• **Article**:
==*==
As it states in 6.3.1, the convention of an inherited subprogram of a generic formal tagged type with unknown discriminants is intrinsic.
In the case of a corresponding primitive of T with no controlling formal parameters, the context of the call provides the controlling tag value for the dispatch. If no tag is provided by context, Program_Error is raised rather than resorting to a nondispatching call. For example:
generic
type NT(<>) is new T with private;
-- Assume T has operation "function Empty return T;"
package G is
procedure Test(X : in out NT);
end G;
23.e/2
package body G is
procedure Test(X : in out NT) is
begin
X := Empty; -- Dispatching based on X'Tag takes
-- place if actual is class-wide.
declare
Y : NT := Empty;
-- If actual is class-wide, this raises Program_Error
-- as there is no tag provided by context.
begin
X := Y; -- We never get this far.
end;
end Test;
end G;
23.f/2
type T1 is new T with null record;
package I is new G(T1'Class);
This is necessary to avoid contract model problems, since one or more of its primitive subprograms are abstract; it is forbidden to create objects of the type, or to declare functions returning the type.
On the other hand, it is OK to pass a nonabstract actual to an abstract formal — abstract on the formal indicates that the actual might be abstract.
NOTE 2 If the formal has a discriminant_part, the actual can be either definite or indefinite. Otherwise, the actual can only be definite.
Incompatibilities With Ada 83
Ada 83 does not have unknown_discriminant_parts, so it allows indefinite subtypes to be passed to definite formals, and applies a legality rule to the instance body. This is a contract model violation. Ada 95 disallows such cases at the point of the instantiation. The workaround is to add (<>) as the discriminant_part of any formal subtype if it is intended to be used with indefinite actuals. If that's the intent, then there can't be anything in the generic body that would require a definite subtype.
==*==
Please copy the passage above on Ada generic formal types in full, character for character.

• **Dataset extract**:
==*==
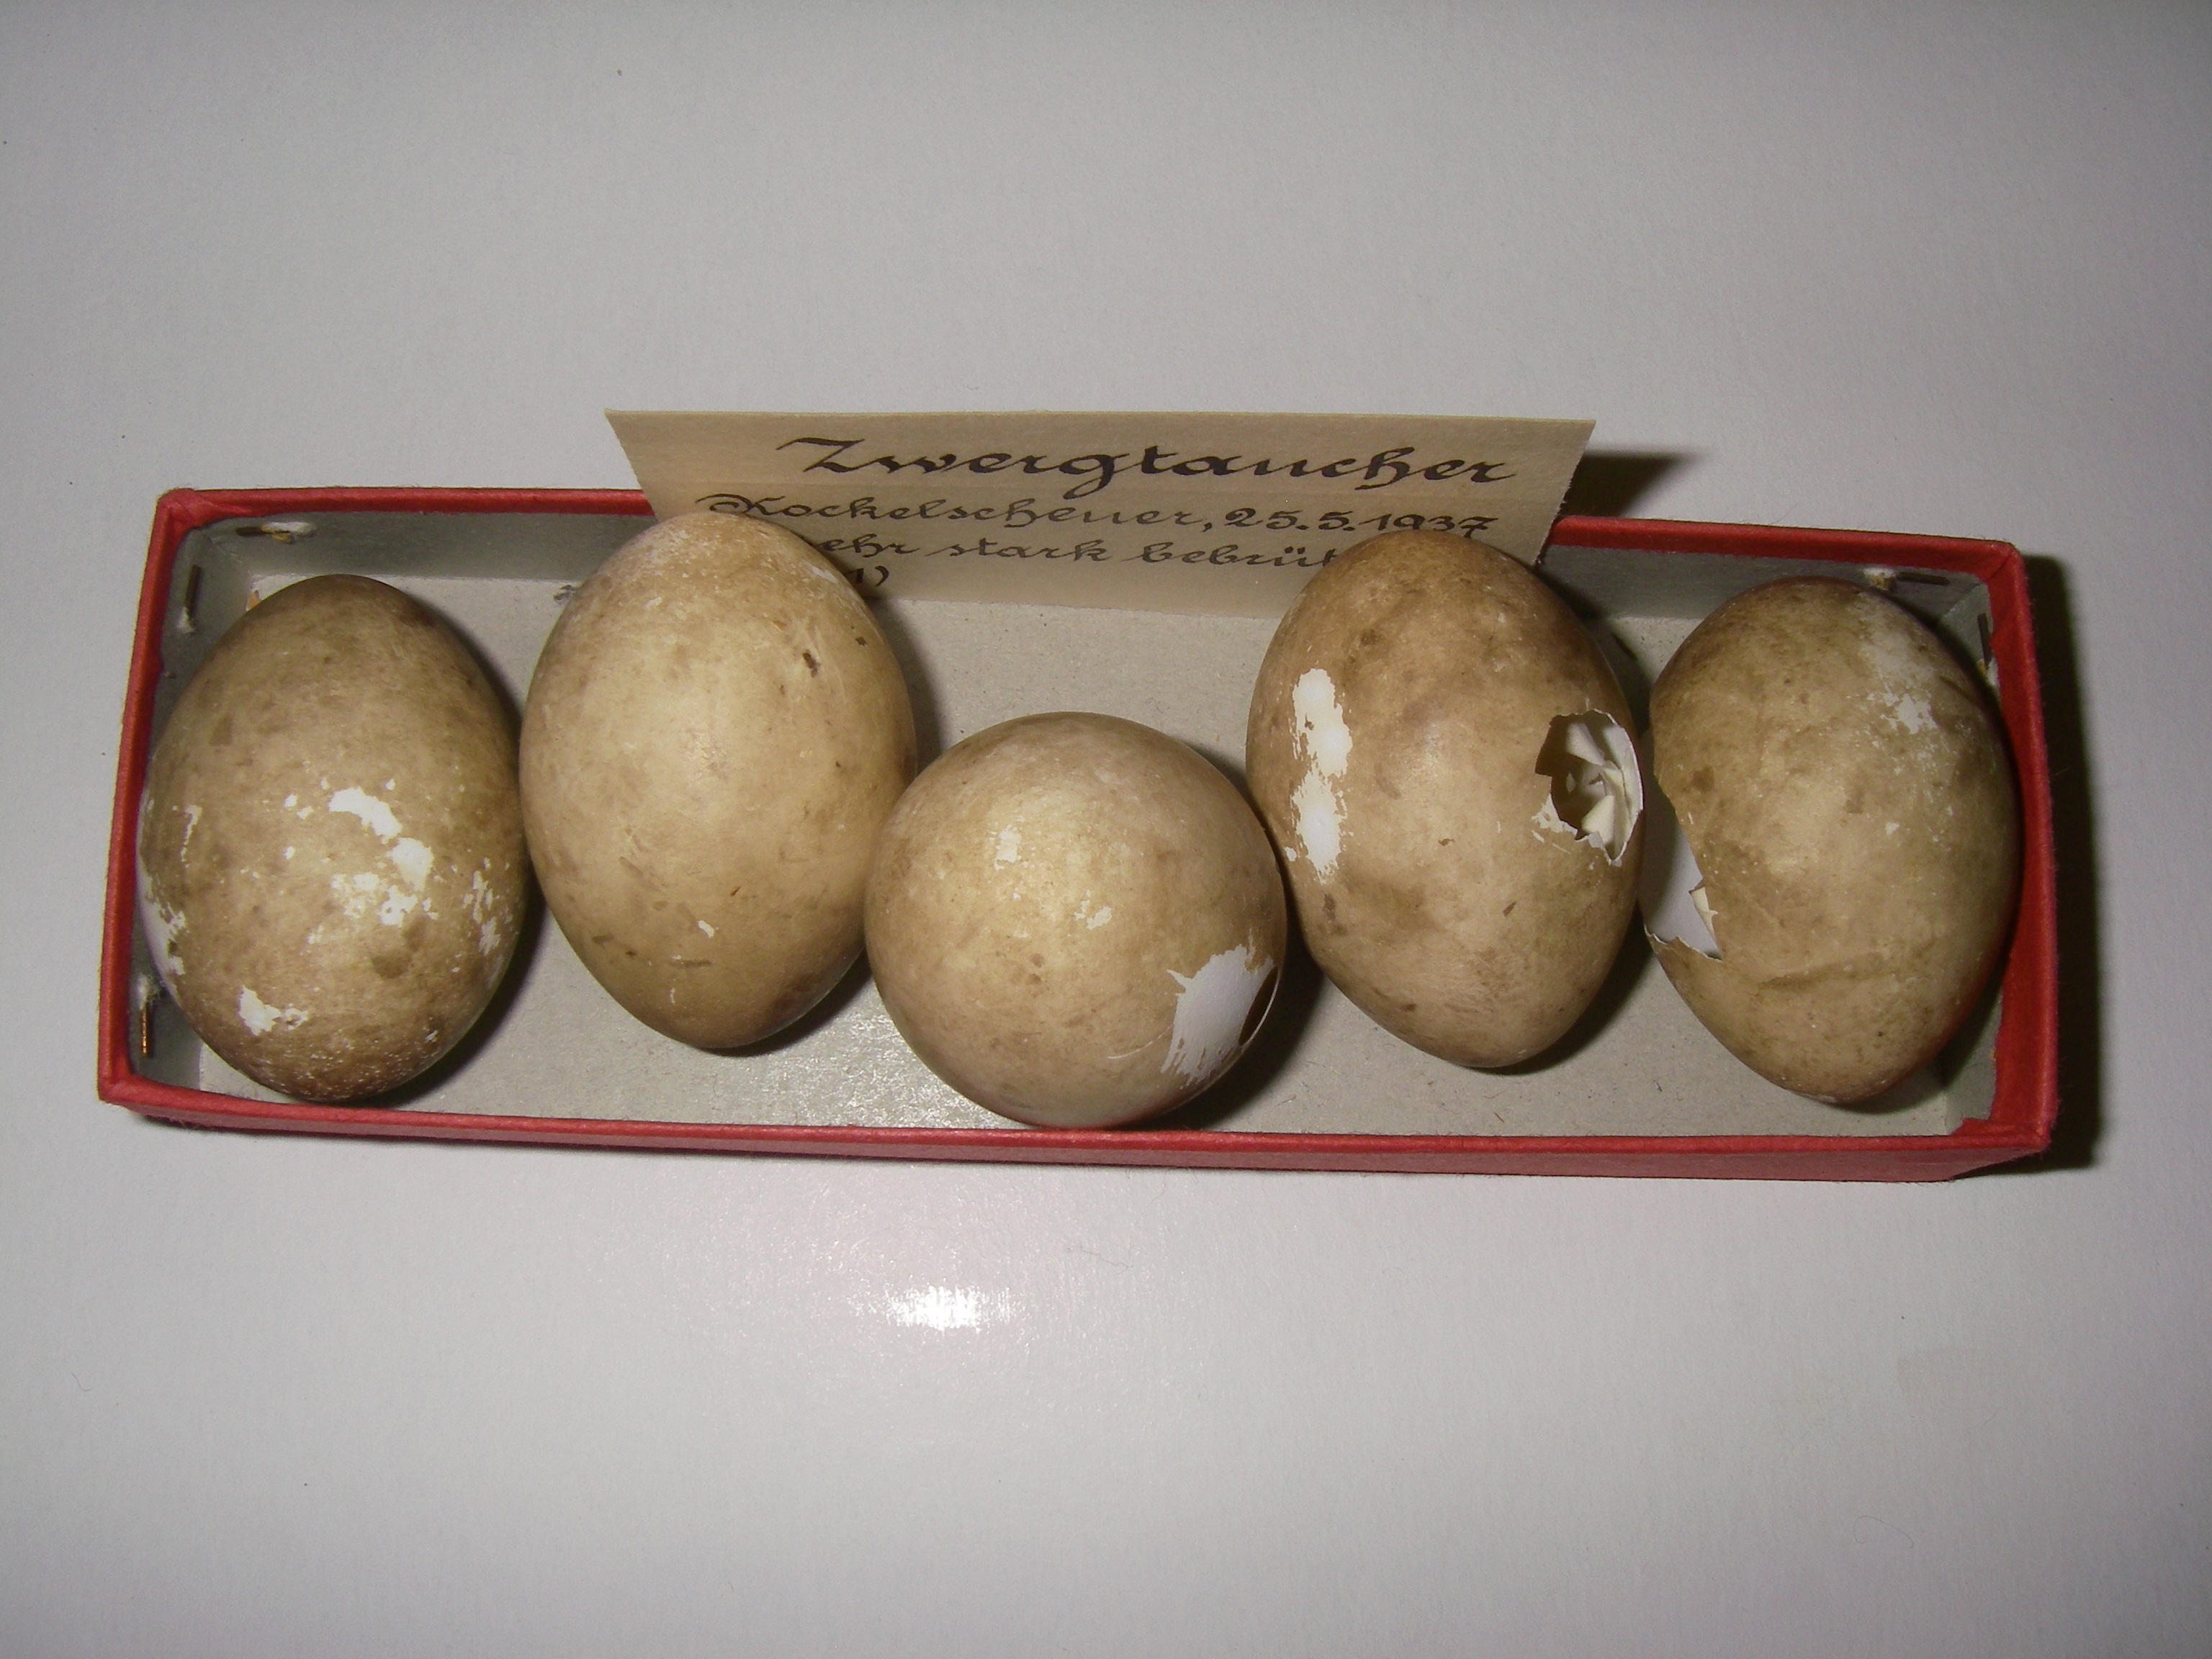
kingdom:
==*==
• **Solution below**:
As it states in 6.3.1, the convention of an inherited subprogram of a generic formal tagged type with unknown discriminants is intrinsic.
In the case of a corresponding primitive of T with no controlling formal parameters, the context of the call provides the controlling tag value for the dispatch. If no tag is provided by context, Program_Error is raised rather than resorting to a nondispatching call. For example:
generic
type NT(<>) is new T with private;
-- Assume T has operation "function Empty return T;"
package G is
procedure Test(X : in out NT);
end G;
23.e/2
package body G is
procedure Test(X : in out NT) is
begin
X := Empty; -- Dispatching based on X'Tag takes
-- place if actual is class-wide.
declare
Y : NT := Empty;
-- If actual is class-wide, this raises Program_Error
-- as there is no tag provided by context.
begin
X := Y; -- We never get this far.
end;
end Test;
end G;
23.f/2
type T1 is new T with null record;
package I is new G(T1'Class);
This is necessary to avoid contract model problems, since one or more of its primitive subprograms are abstract; it is forbidden to create objects of the type, or to declare functions returning the type.
On the other hand, it is OK to pass a nonabstract actual to an abstract formal — abstract on the formal indicates that the actual might be abstract.
NOTE 2 If the formal has a discriminant_part, the actual can be either definite or indefinite. Otherwise, the actual can only be definite.
Incompatibilities With Ada 83
Ada 83 does not have unknown_discriminant_parts, so it allows indefinite subtypes to be passed to definite formals, and applies a legality rule to the instance body. This is a contract model violation. Ada 95 disallows such cases at the point of the instantiation. The workaround is to add (<>) as the discriminant_part of any formal subtype if it is intended to be used with indefinite actuals. If that's the intent, then there can't be anything in the generic body that would require a definite subtype.